Monday, February 06, 2006

Super Bowl XL recap

Well, I picked the game right, as did many others, and I didn't do bad in my parallel concept -- how Super Bowl XL resembled Super Bowl XV. But this game had so much bad that its few great plays will be long overshadowed. Biggest thing The Monk predicted DURING the game = Seattle's regret at dominating the first 20+ minutes and racking up all of a 3-0 lead.

Herewith, the good-bad-ugly of Super Bowl XL:

The Good: four great plays, (1) Roethlisberger's 3rd-and-28 fling to Ward for a first down at the Seahawks' 3, (2) Willie Parker's 75-yard race (The Monk likes long runs more than long passes), (3) Kelly Herndon's 76-yard interception return, (4) Randle-El to Ward on the reverse option bomb. And Hines Ward -- The Monk likes Hines (he's been on three of my fantasy football teams) because he's the "athlete" type who wouldn't make it in the NFL as a QB, which he played in his final season in college, but reverted to his prior position and became an all-Pro and potential Hall of Famer.

More good? There isn't much. OK, Al and John were solid in the TV calls but the game kinda stunk -- which is no shock considering that this was the lowest-scoring Super Bowl since the Steelers beat the Vikings in SB IX, 16-6.

The Steelers played tight -- the three big plays netted 155 of their 339 total yards. They didn't run effectively other than Parker's sprint; they didn't pass effectively other than the two long tosses to Ward. The Seahawks showed offensive skill at times (nearly 400 total yards), but were inept when confronted with key situations. Which leads us to . . .

The Bad: A lot here to choose from. First, the chokes: (a) Jerramy Stevens' dropped passes, (b) Seattle's abandonment of the run (the run-pass ratio was about 50-50 during the regular season, 35-65 pass heavy in the game), (c) Seattle's clock mismanagement, (d) Seattle's missed field goals, (e) Roethlisberger's awful pass that Herndon picked off, (f) scoreless Shaun Alexander (27 TDs rushing in the regular season), (g) Pittsburgh's listless defense.

Second, the refs.

There were three key calls that swung the game: (1) the called-back Hasselbeck-Jackson TD in the first quarter -- the "push" by Jackson would need to be MORE violent to be called a touch foul. This was low-end stuff -- wussy soccer players get away with more than that. (2) The mystery hold -- Seattle driving and a Hasselbeck completion got the S'hawks to the Pittsburgh 1 early in the 4th . . . but NO! The refs call holding, which could not be seen with human eyes on replay. Take away the completion, move the Shawks back to the Pitt 29 and sack, interception, drive over. (3) Hasselbeck goes low to tackle Ike Taylor after the pick and gets flagged for . . . going below the knees. WHAT? A completely blown call that gave the Steelers an additional 15 yards of field position. Four plays later, Pitt's in great position to run a trick play and does so for the TD.

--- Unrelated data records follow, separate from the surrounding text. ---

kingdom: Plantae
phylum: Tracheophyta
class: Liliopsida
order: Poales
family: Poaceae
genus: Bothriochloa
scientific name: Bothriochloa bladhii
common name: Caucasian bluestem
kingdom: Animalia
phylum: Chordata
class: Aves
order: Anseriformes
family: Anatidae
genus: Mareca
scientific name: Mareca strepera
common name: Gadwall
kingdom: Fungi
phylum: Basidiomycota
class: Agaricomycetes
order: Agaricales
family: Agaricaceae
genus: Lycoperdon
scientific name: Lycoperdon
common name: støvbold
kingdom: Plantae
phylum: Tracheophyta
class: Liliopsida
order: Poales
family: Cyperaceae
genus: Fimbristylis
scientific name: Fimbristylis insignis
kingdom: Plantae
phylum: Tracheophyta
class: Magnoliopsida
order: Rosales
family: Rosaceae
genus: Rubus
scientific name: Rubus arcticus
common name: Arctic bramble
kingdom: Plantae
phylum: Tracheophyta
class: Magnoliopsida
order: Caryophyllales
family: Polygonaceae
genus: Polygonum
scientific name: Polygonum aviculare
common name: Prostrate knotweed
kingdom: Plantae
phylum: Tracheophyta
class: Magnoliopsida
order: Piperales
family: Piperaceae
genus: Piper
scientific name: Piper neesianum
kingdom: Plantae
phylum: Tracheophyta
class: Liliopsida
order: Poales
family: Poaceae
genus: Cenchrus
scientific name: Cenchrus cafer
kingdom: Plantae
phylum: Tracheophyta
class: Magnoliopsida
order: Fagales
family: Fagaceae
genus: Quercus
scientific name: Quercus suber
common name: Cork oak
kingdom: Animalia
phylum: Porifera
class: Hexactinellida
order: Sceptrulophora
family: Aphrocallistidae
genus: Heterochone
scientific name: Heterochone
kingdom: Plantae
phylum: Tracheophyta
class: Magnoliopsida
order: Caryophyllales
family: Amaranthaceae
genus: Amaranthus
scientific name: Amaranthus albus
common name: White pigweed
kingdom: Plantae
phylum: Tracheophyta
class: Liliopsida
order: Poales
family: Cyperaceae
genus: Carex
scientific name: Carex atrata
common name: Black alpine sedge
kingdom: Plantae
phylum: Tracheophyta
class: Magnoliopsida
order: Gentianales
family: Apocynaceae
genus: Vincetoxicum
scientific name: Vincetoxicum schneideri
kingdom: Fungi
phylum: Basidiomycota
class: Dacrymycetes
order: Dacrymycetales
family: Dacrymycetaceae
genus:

No, the Roethlisberger mystery TD run doesn't even count -- after all, it would have been 4th-and-an-inch at the Seattle goal line and Big Ben is 6-foot-5 = easy sneak.

The Ugly: Seattle's hurry-up offense that lacked any hurry-up; Pitt's short yardage running (so much for beating up the smaller Seattle defenders); the Shawks' decision to go for the 50-yard FG down 14-3 on 4th-and-5 at the Pittsburgh 32 early third quarter after kicker Josh Brown had already honked from 54 -- have some stones and go for it. Pitt got the ball at its 40 after Brown whiffed again, had a fine drive going and would have been up 17-3 or 21-3 if Roethlisberger hadn't tossed the sick floater right to Herndon.

More ugly: Tom Rouen's punting -- THREE touchbacks on three opportunities to completely pin the Steelers in their own end in the first half. Mike Holmgren's coaching -- once again outcoached on the big day by his counterpart, leading to a loss to an inferior opponent.

All told, the "genius" of Mike Holmgren is more myth than reality. He won a Super Bowl with a vastly superior team in a game that would have been very close but for Desmond Howard's KO returns. He lost the next Super Bowl to an inferior team. He lost this Super Bowl with bad calls, bad game management and a team that went away from what it does best (run Alexander, have Hasselbeck throw downfield). Bad job.